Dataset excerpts
========================

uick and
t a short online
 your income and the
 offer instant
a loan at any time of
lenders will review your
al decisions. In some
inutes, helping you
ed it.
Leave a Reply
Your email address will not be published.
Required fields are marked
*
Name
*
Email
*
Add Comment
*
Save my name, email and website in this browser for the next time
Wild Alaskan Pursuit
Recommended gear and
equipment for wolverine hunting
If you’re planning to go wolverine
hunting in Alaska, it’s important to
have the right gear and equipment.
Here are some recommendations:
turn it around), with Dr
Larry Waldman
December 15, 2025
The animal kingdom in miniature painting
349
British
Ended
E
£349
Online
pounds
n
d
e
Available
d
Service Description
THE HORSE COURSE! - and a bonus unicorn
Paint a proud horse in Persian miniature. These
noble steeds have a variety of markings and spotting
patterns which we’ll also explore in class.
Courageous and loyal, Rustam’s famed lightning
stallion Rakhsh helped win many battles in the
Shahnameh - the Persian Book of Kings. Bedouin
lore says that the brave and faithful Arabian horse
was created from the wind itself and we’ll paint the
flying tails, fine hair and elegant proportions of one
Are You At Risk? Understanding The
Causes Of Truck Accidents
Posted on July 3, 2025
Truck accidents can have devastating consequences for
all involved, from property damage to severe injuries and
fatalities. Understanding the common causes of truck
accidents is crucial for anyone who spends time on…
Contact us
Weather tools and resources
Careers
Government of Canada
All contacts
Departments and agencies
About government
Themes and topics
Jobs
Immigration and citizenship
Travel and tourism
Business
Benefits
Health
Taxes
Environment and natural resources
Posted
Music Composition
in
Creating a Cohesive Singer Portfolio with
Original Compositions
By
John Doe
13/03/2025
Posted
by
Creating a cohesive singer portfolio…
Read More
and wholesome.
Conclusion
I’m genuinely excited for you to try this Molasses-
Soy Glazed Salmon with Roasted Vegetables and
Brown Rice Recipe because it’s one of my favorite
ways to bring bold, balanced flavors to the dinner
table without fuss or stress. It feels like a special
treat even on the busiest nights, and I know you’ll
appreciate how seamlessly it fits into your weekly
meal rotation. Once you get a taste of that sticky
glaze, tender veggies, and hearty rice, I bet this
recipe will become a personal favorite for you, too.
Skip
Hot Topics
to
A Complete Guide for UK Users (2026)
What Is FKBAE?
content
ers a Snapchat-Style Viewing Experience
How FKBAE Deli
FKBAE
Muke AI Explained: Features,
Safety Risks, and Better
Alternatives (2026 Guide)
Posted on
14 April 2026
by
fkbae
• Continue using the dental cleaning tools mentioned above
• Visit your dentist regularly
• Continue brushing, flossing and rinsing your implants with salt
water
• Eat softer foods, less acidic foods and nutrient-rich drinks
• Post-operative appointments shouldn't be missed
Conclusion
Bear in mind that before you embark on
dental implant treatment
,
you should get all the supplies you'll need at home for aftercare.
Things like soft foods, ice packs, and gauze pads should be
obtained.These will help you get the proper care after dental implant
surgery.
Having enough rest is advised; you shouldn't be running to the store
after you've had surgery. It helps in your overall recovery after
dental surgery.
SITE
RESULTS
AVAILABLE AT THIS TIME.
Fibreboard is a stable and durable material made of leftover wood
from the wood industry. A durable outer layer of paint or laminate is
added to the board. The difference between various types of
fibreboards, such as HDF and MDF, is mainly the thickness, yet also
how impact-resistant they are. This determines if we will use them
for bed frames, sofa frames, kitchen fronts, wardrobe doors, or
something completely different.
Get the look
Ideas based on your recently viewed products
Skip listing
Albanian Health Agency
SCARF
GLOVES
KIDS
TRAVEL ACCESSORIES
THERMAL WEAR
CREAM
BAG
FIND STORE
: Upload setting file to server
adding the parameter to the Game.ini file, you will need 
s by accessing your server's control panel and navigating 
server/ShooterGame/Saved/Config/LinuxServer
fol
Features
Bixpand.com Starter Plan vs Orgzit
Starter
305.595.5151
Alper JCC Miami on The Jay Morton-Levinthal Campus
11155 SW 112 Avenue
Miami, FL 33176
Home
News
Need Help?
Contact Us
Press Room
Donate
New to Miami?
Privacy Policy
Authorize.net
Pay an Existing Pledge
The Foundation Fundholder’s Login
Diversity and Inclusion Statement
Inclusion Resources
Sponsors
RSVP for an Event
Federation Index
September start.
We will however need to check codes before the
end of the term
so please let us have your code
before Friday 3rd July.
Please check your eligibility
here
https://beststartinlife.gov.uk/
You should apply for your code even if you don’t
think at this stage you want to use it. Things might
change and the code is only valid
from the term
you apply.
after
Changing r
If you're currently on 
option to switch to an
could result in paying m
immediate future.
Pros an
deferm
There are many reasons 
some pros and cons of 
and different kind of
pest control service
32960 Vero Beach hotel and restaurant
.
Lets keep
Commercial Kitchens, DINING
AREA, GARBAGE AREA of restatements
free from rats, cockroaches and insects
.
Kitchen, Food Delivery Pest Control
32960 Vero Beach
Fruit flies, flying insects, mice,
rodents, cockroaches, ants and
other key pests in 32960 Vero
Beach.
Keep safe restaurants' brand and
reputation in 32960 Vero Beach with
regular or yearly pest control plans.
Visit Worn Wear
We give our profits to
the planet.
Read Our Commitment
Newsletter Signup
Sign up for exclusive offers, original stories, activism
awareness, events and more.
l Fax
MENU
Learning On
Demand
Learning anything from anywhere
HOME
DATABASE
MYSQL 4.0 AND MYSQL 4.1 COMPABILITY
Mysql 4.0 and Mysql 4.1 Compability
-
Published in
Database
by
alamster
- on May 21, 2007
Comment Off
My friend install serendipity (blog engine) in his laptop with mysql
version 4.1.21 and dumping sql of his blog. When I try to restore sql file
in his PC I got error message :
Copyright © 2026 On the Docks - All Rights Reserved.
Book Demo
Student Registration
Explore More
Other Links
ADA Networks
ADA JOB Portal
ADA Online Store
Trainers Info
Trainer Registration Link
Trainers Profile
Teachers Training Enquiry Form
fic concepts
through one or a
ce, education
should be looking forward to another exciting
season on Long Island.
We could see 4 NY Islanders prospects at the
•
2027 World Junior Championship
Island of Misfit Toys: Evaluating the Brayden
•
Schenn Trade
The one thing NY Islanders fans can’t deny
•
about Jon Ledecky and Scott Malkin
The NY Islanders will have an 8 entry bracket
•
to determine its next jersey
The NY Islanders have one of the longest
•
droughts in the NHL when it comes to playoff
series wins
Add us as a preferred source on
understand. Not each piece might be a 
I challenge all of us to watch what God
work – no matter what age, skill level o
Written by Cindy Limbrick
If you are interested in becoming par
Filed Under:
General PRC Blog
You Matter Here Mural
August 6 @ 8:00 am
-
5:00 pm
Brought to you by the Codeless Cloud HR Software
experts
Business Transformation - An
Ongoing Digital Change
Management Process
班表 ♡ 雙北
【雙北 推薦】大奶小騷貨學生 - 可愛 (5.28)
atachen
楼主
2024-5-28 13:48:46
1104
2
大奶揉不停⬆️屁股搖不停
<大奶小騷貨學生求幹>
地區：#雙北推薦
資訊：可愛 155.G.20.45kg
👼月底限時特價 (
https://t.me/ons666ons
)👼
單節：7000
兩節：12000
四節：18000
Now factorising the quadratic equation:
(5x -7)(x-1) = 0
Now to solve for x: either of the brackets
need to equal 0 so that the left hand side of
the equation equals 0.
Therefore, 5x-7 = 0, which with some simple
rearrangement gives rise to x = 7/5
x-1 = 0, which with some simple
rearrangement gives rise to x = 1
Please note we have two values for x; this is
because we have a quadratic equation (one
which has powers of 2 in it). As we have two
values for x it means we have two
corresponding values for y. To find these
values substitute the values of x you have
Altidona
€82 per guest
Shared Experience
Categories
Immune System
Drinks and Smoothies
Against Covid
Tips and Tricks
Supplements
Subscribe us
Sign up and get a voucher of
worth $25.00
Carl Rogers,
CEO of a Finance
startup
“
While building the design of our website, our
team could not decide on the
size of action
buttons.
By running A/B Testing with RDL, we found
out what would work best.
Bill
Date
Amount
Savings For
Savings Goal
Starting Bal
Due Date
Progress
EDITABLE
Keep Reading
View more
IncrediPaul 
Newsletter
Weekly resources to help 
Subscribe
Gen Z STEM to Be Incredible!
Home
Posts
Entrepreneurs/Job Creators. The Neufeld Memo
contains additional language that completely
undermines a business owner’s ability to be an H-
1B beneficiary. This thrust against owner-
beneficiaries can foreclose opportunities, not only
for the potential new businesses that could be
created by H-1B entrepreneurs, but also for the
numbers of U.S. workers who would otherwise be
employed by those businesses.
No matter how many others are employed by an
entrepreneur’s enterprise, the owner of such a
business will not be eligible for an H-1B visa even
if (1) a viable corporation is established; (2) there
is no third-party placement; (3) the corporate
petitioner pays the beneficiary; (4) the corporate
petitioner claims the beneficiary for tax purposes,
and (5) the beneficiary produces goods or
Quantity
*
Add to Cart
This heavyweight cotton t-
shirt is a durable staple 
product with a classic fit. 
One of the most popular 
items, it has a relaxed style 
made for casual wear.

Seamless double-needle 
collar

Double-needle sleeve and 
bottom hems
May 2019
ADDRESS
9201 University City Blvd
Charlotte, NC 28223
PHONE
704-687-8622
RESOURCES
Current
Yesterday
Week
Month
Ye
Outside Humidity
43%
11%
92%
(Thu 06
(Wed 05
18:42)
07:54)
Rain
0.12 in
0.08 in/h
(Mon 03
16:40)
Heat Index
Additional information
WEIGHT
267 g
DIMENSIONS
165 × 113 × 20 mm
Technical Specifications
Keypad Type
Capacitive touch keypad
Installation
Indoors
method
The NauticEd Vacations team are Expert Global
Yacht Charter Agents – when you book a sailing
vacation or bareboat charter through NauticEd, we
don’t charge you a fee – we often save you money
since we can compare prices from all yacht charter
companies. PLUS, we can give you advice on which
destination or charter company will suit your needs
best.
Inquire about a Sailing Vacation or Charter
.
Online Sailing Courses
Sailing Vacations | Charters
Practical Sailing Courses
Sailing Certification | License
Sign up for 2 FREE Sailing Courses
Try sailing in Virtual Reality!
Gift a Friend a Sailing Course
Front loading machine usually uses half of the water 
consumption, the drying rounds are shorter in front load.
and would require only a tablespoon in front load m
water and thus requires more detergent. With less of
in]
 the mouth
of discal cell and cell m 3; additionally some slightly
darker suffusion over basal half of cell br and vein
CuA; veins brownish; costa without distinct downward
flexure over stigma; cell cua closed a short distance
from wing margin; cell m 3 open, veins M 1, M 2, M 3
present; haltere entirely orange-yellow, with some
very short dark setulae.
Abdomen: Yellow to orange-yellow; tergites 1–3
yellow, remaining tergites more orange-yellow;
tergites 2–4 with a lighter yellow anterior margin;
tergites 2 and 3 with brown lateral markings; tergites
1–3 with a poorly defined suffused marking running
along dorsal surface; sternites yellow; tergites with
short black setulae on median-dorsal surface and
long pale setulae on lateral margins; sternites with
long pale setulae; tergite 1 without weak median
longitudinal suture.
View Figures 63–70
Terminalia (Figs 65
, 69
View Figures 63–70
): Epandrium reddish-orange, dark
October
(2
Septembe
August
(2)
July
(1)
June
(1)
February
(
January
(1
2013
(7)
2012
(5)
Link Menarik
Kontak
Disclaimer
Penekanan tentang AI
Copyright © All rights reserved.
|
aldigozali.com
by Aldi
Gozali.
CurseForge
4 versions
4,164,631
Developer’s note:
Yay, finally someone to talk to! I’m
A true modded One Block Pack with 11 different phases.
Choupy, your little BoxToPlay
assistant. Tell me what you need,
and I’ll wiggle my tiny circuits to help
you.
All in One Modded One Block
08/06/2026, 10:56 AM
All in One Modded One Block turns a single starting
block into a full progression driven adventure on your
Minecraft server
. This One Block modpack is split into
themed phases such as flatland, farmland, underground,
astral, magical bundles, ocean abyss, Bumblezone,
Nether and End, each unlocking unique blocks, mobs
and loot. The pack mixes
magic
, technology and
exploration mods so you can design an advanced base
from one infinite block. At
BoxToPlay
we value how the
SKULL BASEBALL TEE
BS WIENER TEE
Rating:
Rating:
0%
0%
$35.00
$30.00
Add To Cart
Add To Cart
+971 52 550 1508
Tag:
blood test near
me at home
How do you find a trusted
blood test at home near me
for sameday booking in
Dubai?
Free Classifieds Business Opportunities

========================

EXERCISE DETAILS:
None of the lines before the one containing "SKULL BASEBALL TEE" belong in the answer; reproduce that line and all later lines of the records exactly.

ANSWER FOR THIS EXERCISE:
SKULL BASEBALL TEE
BS WIENER TEE
Rating:
Rating:
0%
0%
$35.00
$30.00
Add To Cart
Add To Cart
+971 52 550 1508
Tag:
blood test near
me at home
How do you find a trusted
blood test at home near me
for sameday booking in
Dubai?
Free Classifieds Business Opportunities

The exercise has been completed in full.